-- BEGIN SELECTED EXTRACT --

Logo Questions Linux Laravel Mysql Ubuntu Git Menu
 

How to use 4d rotors

I'm trying to create a 4D environment, similar to Miegakure's.

I'm having trouble understanding how to represent rotations. The creator of Miegakure wrote this small article explaining he made a class for 4d rotors. http://marctenbosch.com/news/2011/05/4d-rotations-and-the-4d-equivalent-of-quaternions/

How can I implement the functions of this class ? In particular the functions to rotate vectors and other rotors, and getting the inverse ?

I would appreciate some pseudocode examples. Thanks a lot to anyone who bothers answering.

like image 234
Azorlogh Avatar asked Jan 03 '23 18:01

Azorlogh


1 Answers

The most common way to represent goemetric algebra multivectors (including rotors) in a computer is via an array of coefficients, one for each canonical form algebra basis element (canonical basis blade) ie. for a 4D basis space you will have a 2^4 dimensional algebra and have 2^4 dimensional array of coefficients. An alternate but probably faster way to represent them is with a dynamically resizing list with each element containing an index to a blade and the coefficient of the associated blade. In this case the multiplication of two multivectors will only use non zero basis blades and so should be algorithmically cheaper and lighter on memory usage.

-- END SELECTED EXTRACT --
-- BEGIN DATASET RECORDS --

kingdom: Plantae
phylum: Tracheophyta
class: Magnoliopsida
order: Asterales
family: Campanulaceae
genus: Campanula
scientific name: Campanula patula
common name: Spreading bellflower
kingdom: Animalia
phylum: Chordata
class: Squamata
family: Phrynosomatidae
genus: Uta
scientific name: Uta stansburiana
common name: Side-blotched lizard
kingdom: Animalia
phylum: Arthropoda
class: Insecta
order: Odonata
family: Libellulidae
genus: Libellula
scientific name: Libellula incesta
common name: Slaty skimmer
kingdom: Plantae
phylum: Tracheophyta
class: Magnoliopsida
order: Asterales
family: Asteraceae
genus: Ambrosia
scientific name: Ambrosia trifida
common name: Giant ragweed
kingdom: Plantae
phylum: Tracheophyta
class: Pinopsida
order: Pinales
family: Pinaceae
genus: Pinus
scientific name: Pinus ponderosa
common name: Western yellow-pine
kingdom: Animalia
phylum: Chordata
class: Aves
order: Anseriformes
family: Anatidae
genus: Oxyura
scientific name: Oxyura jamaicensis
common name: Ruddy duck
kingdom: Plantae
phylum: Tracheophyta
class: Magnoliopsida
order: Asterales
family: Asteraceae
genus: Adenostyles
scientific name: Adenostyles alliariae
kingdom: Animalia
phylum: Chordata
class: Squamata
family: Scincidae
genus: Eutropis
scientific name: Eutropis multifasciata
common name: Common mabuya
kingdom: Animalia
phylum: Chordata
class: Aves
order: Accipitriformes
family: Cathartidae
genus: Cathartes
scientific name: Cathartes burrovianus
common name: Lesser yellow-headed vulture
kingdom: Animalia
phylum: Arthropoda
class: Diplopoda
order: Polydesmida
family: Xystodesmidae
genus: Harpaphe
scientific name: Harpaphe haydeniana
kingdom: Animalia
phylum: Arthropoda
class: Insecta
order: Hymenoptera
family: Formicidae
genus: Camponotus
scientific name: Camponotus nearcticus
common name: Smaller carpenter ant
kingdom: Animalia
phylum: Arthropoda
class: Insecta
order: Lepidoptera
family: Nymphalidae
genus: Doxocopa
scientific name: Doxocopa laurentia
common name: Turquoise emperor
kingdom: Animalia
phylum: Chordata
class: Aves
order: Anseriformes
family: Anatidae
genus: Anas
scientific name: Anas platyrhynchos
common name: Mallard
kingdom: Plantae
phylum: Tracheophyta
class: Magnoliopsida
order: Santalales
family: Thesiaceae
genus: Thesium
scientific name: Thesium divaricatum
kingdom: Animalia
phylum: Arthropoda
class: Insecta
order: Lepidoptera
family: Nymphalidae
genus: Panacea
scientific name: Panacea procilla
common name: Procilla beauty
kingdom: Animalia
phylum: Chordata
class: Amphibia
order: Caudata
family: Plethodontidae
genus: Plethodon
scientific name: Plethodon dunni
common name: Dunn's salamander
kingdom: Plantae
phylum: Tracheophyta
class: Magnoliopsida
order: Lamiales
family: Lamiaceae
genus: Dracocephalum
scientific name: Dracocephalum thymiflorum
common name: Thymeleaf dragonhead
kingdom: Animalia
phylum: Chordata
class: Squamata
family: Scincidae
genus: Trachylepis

-- END DATASET RECORDS --

WORK REQUIRED: In the page on 4D rotors, what alternative way of representing multivectors does the answer suggest might be faster?

SOLVED PROBLEM: A dynamically resizing list, with each element containing an index to a blade and the coefficient of the associated blade.